== Directions ==
Report every line in the data below that contains the word "family", copying each one in full.

== Material for the task ==
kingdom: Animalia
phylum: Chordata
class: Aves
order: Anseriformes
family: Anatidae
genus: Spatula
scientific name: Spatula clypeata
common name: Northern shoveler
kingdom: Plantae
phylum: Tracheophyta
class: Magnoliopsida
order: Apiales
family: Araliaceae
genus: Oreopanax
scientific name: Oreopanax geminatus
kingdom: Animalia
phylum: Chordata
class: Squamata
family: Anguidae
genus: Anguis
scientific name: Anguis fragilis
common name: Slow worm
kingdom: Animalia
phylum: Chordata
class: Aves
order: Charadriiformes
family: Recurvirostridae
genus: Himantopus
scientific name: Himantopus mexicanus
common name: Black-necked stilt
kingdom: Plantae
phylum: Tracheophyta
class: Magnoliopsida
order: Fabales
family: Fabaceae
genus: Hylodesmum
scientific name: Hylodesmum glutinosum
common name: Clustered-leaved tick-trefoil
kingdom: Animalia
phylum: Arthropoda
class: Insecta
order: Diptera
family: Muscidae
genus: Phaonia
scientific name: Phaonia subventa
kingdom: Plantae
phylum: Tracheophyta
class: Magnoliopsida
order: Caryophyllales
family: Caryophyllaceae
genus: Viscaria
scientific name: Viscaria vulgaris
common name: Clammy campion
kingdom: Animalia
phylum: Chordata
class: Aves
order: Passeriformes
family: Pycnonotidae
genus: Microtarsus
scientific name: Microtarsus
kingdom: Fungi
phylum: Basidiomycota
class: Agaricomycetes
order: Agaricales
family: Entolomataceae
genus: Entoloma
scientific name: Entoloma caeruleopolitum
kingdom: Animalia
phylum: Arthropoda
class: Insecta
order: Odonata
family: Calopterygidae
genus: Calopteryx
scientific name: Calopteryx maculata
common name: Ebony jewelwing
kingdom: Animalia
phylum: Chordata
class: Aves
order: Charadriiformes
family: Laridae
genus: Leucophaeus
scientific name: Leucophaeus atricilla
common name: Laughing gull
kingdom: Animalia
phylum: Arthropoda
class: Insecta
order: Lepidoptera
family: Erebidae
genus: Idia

== Answer to the task ==
family: Anatidae
family: Araliaceae
family: Anguidae
family: Recurvirostridae
family: Fabaceae
family: Muscidae
family: Caryophyllaceae
family: Pycnonotidae
family: Entolomataceae
family: Calopterygidae
family: Laridae
family: Erebidae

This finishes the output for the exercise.